_Requirement_
Revise the stretch of the splay tree thread from "I wasn't blaming" through "manageable/tractable/understandable." by putting "accusing" wherever "blaming" appears.

Re: Hascall from Cornell criticizes the high overhead in Splay Trees
    blames problem on theoretical computer scientists.

First off the time per comparison is constant, whether you do one, or
a billion.  It only takes O(n) comparisons for Splay to achieve O(n
log n) performance.  The high overhead comes about because *every*
search involves doing rotation on the tree.  In fact, the sought-after
object is rotated all the way to the root of the tree (Splay is a
"move to front" heuristic for trees).

The basenote writer wanted something more efficient in time & space
than AVL trees.  That is a Tall Order.  He called AVL "inefficient in
time & space", and didn't give any reasons.  I tend to find today's
automobiles inefficient in time & space, too.

Splay trees are so simple to implement, they also save *code space*.
I wrote a splay package to find ways to speed up splay(), and
successfully designed two new splays.

I agree that 20 microseconds/comparison is pretty slow, and it should
be more like 1-2 microseconds a comparison, but this package is not
absolutely as fast as possible.  In fact, you could
  (0) unroll the rotations (estimate: 65k comparisons/sec)
  (1) Implement top-down splay (estimate: 100k comparisons/sec)
  (2) Implement my splay, top-down (maybe 110k/sec)

Unlike an AVL tree, 100k comparisons becomes 100k lookups, if you're
looking up the same thing repeatedly.  So Splay can blow the doors off
AVL trees if there is much locality of reference, or insertion /
deletion.

Don Gillies, Dept. of Computer Science, University of Illinois
1304 W. Springfield, Urbana, Ill 61801      
ARPA: gillies@cs.uiuc.edu   UUCP: {uunet,harvard}!uiucdcs!gillies

hascall@atanasoff.cs.iastate.edu (John Hascall) (08/29/89)

In article <77200043@p.cs.uiuc.edu> gillies@p.cs.uiuc.edu writes:
 
}Re: Hascall from Cornell criticizes the high overhead in Splay Trees
}    blames problem on theoretical computer scientists.

  Just because we are in the middle of Iowa is no reason to call
  our university "CORNell"!
 
   Anyway, I merely pointed out that asymptotic efficiency (big O)
   does not always equate to real world efficiency.  The converse
   can also be true (i.e., qsort).

   I wasn't blaming anyone, just stating that in theory many practical
   aspects are overlooked/ignored in order to make the theory more
   manageable/tractable/understandable.

   This does not make the theory any less important, rather it merely
   emphasizes that what's important is knowing how to decide which
   theory is applicable to your real world problem (and knowing how
   to apply it).


John Hascall
IOWA STATE UNIVERSITY

Joint position lists
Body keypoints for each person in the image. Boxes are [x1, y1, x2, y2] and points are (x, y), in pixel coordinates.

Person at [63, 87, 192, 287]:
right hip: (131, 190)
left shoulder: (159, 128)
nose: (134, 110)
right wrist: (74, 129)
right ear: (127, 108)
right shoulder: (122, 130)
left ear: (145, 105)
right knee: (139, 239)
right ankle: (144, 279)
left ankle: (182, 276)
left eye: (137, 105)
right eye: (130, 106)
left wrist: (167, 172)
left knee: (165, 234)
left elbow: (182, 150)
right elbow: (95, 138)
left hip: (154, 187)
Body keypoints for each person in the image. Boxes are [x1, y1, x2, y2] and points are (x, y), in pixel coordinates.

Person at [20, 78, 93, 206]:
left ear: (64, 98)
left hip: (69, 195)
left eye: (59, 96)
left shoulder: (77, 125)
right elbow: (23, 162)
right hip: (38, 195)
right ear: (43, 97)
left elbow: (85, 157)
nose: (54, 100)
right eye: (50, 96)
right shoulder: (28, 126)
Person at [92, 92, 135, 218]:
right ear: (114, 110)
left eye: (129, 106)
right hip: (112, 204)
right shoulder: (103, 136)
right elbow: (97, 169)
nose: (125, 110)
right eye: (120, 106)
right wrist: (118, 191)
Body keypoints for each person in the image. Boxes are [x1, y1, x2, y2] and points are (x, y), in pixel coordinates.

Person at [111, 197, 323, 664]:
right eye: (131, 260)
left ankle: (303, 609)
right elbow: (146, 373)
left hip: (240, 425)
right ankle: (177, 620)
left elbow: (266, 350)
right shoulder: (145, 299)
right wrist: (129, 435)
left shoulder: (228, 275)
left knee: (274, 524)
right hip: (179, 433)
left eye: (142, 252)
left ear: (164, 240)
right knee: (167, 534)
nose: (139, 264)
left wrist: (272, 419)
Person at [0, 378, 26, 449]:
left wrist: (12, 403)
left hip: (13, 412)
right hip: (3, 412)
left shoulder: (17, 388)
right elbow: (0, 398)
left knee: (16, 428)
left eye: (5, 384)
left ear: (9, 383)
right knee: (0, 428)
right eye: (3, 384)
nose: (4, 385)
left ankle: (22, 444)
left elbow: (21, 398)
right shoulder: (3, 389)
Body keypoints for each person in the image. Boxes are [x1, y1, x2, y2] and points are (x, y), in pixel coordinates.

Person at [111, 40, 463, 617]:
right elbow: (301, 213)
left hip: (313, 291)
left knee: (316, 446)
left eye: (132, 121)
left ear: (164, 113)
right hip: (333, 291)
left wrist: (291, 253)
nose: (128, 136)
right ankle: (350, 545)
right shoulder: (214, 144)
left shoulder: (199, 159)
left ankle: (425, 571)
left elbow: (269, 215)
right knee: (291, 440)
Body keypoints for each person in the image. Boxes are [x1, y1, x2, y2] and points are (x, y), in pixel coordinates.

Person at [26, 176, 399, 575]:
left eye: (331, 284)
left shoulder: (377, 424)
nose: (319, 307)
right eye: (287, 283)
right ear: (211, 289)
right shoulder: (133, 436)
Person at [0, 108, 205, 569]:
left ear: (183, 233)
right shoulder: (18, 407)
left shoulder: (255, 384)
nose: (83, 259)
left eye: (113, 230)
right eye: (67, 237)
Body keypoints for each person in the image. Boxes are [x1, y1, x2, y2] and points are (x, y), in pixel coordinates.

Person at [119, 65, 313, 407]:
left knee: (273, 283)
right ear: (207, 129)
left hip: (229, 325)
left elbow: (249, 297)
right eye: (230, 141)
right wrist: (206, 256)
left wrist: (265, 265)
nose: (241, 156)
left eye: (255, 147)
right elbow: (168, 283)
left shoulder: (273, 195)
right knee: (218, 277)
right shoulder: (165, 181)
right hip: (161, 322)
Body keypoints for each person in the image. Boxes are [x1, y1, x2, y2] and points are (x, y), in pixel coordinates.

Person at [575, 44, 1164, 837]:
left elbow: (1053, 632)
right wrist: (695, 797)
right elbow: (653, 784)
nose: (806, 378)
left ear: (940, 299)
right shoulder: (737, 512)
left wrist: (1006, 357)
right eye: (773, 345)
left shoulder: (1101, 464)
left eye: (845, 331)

_Written answer_
I wasn't accusing anyone, just stating that in theory many practical
   aspects are overlooked/ignored in order to make the theory more
   manageable/tractable/understandable.